The cohesin complex is essential for mitosis and meiosis. The specific meiotic roles of individual cohesin proteins are incompletely understood. We report in vivo functions of the only meiosis-specific STAG component of cohesin, STAG3. Newly generated STAG3-deficient mice of both sexes are sterile with meiotic arrest. In these mice, meiotic chromosome architecture is severely disrupted as no bona fide axial elements (AE) form and homologous chromosomes do not synapse. Axial element protein SYCP3 forms dot-like structures, many partially overlapping with centromeres. Asynapsis marker HORMAD1 is diffusely distributed throughout the chromatin, and SYCP1, which normally marks synapsed axes, is largely absent. Centromeric and telomeric sister chromatid cohesion are impaired. Centromere and telomere clustering occurs in the absence of STAG3, and telomere structure is not severely affected. Other cohesin proteins are present, localize throughout the STAG3-devoid chromatin, and form complexes with cohesin SMC1β. No other deficiency in a single meiosis-specific cohesin causes a phenotype as drastic as STAG3 deficiency. STAG3 emerges as the key STAG cohesin involved in major functions of meiotic cohesin.

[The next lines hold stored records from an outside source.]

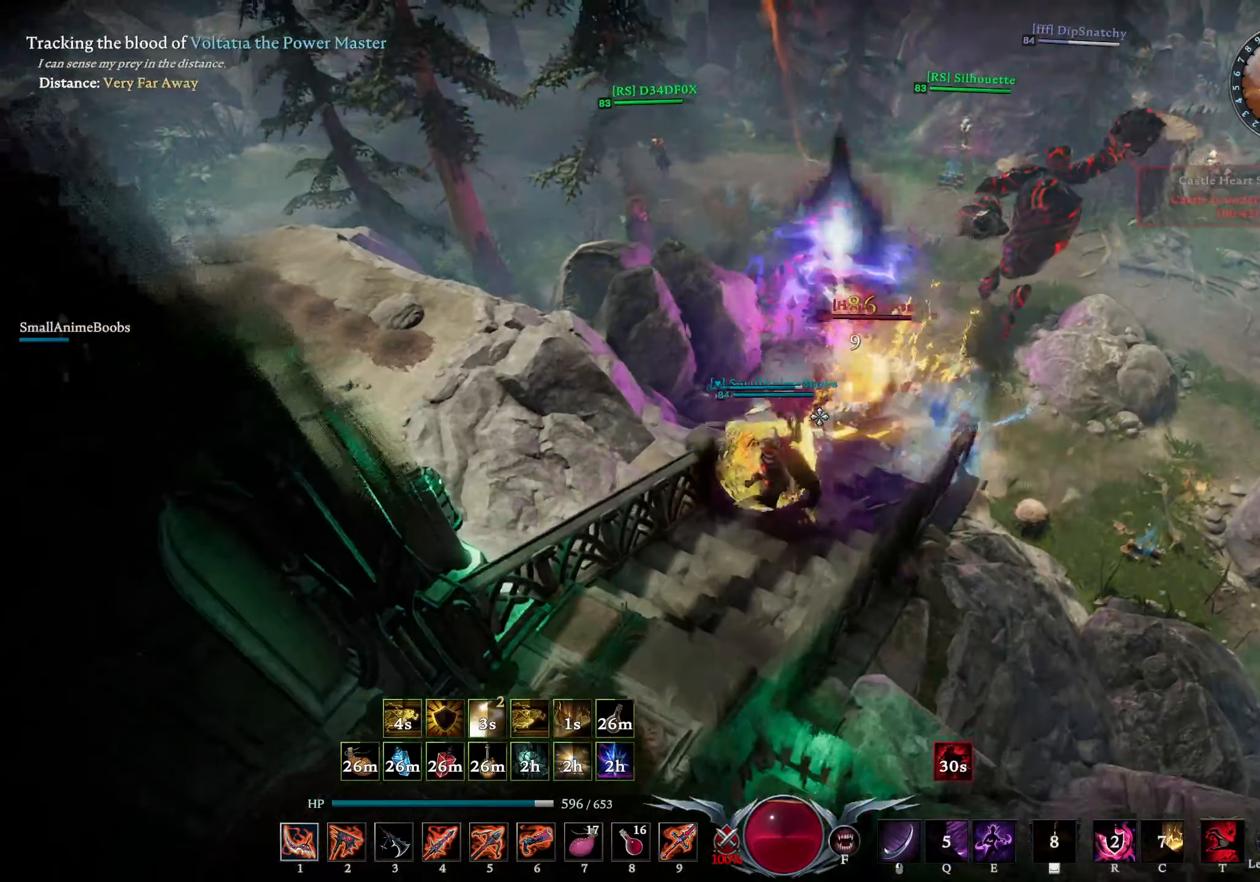
{"buttons": ["L1", "R2"], "left_stick": "down-left", "right_stick": "center", "events": [[150, "L1", "down"], [150, "SQUARE", "down"], [216, "SQUARE", "up"], [316, "right_stick", "down-left"], [350, "left_stick", "down-left"], [483, "R2", "down"], [483, "right_stick", "center"]]}
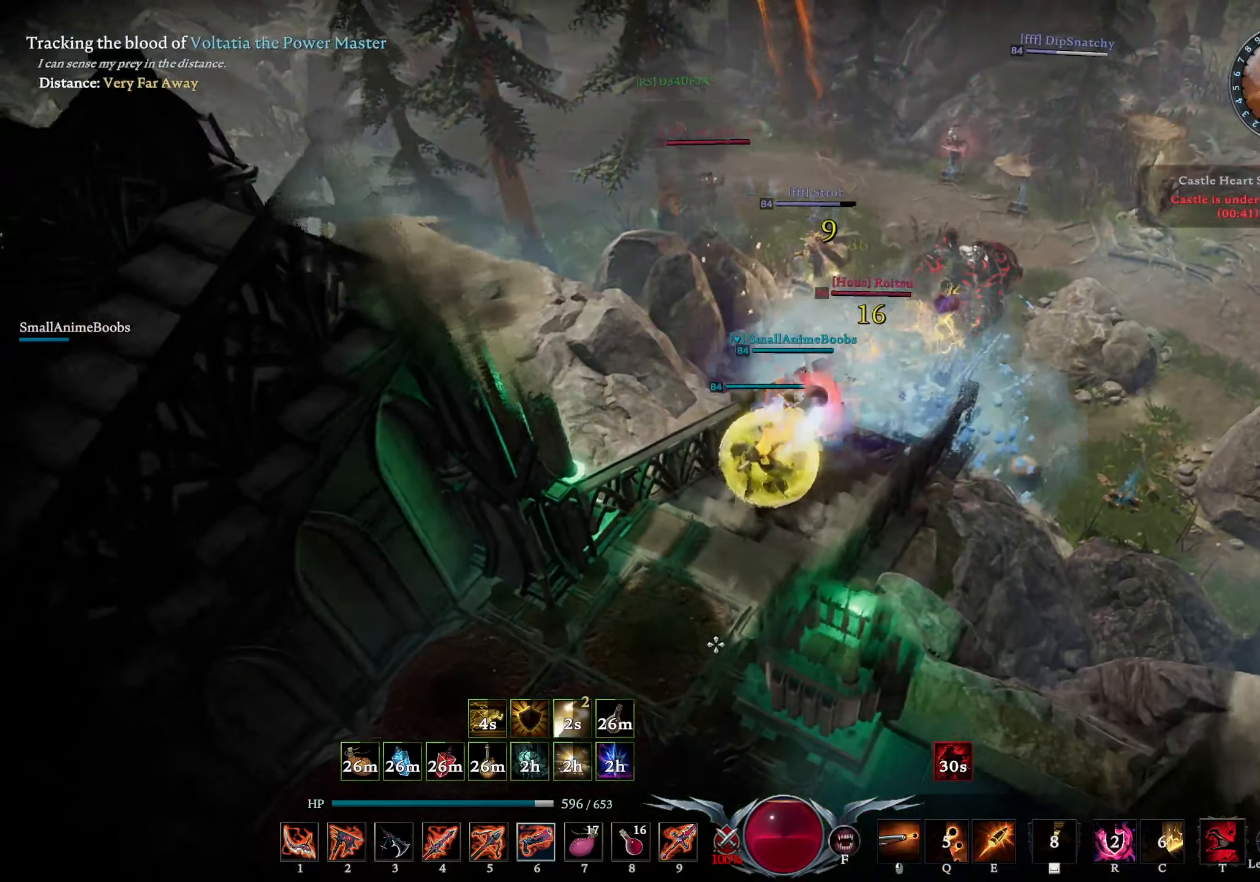
{"buttons": [], "left_stick": "center", "right_stick": "center", "events": [[116, "R2", "up"], [116, "right_stick", "up-right"], [183, "L1", "up"], [333, "left_stick", "center"], [400, "right_stick", "right"], [500, "right_stick", "center"]]}
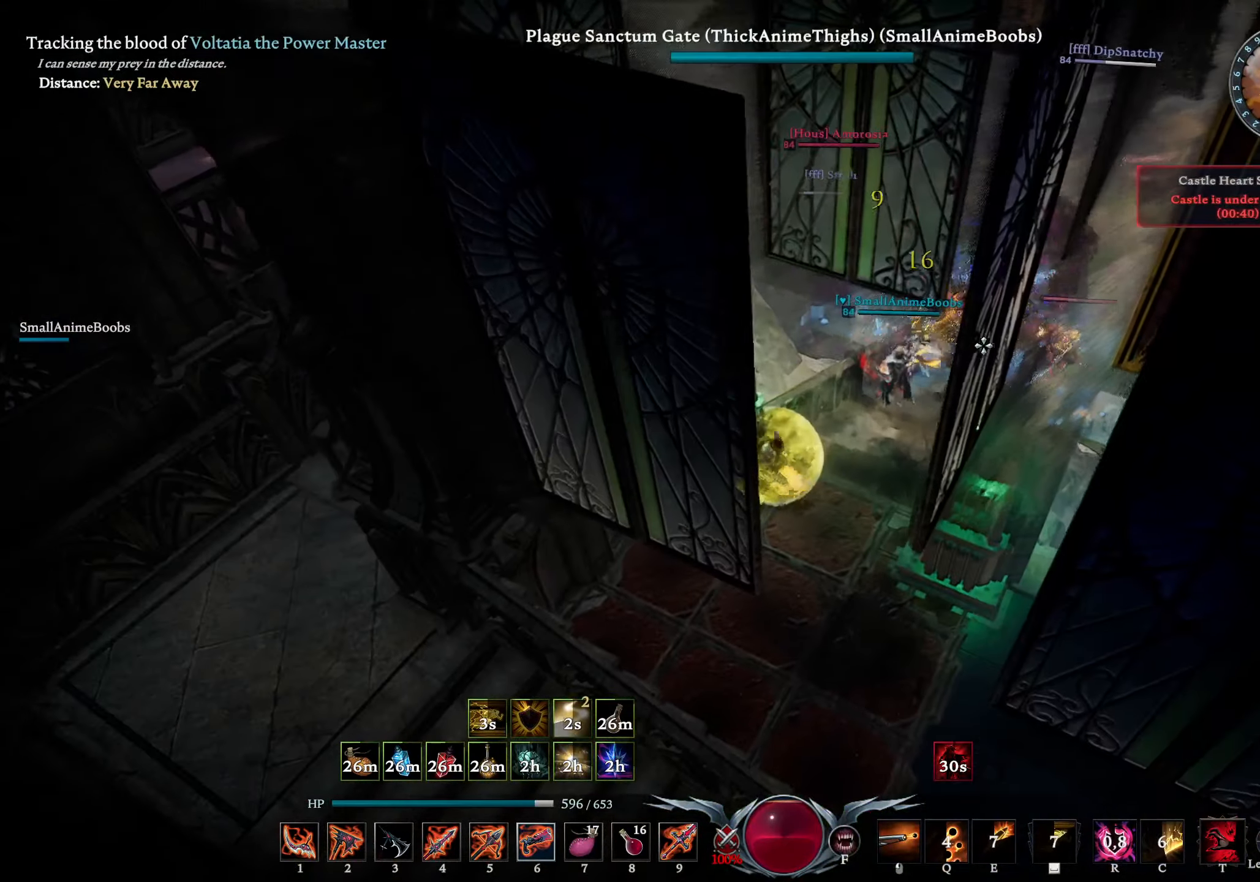
{"buttons": [], "left_stick": "down-right", "right_stick": "center", "events": [[166, "left_stick", "down-right"]]}
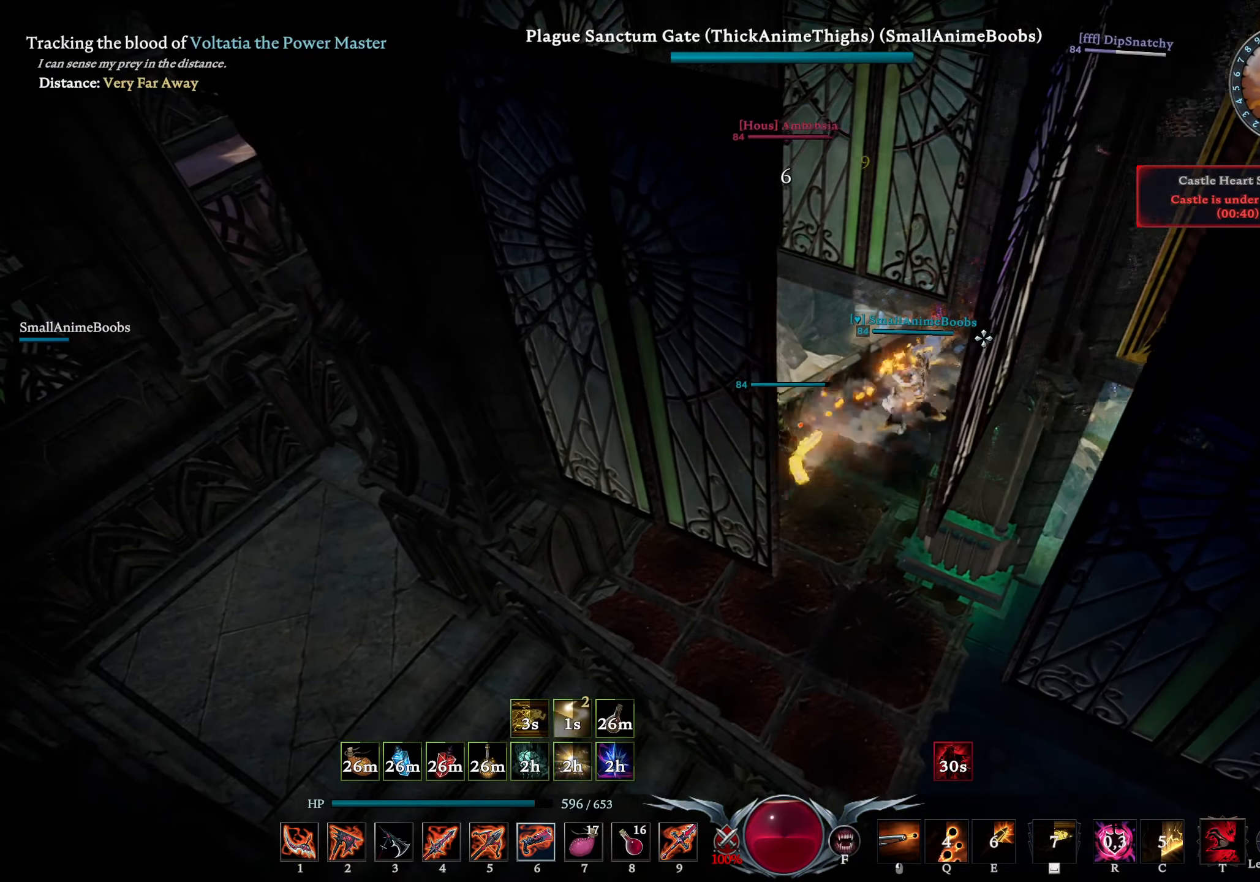
{"buttons": [], "left_stick": "down-right", "right_stick": "center", "events": [[283, "right_stick", "left"], [400, "right_stick", "center"]]}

The cohesin complex is essential for sister chromatid cohesion in mitosis and meiosis. Mice lacking STAG3/SA3, the least understood meiosis-specific cohesin subunit, are found to exhibit the strongest phenotype of any meiotic cohesin protein deficiency analyzed so far.
- Both male and female STAG3-deficient mice are sterile.
- STAG3-deficient germ cells enter meiosis but arrest at a leptotene-like chromosome stage.
- Chromosome axis formation and synapsis of homologous chromosomes is defective in STAG3-deficient germ cells.
- Both centromeric and telomeric sister chromatid cohesion are impaired in the absence of STAG3.
- The continued presence of STAG1/SA1- and STAG2/SA2-containing cohesin complexes is unable to rescue the STAG3−/− phenotypes.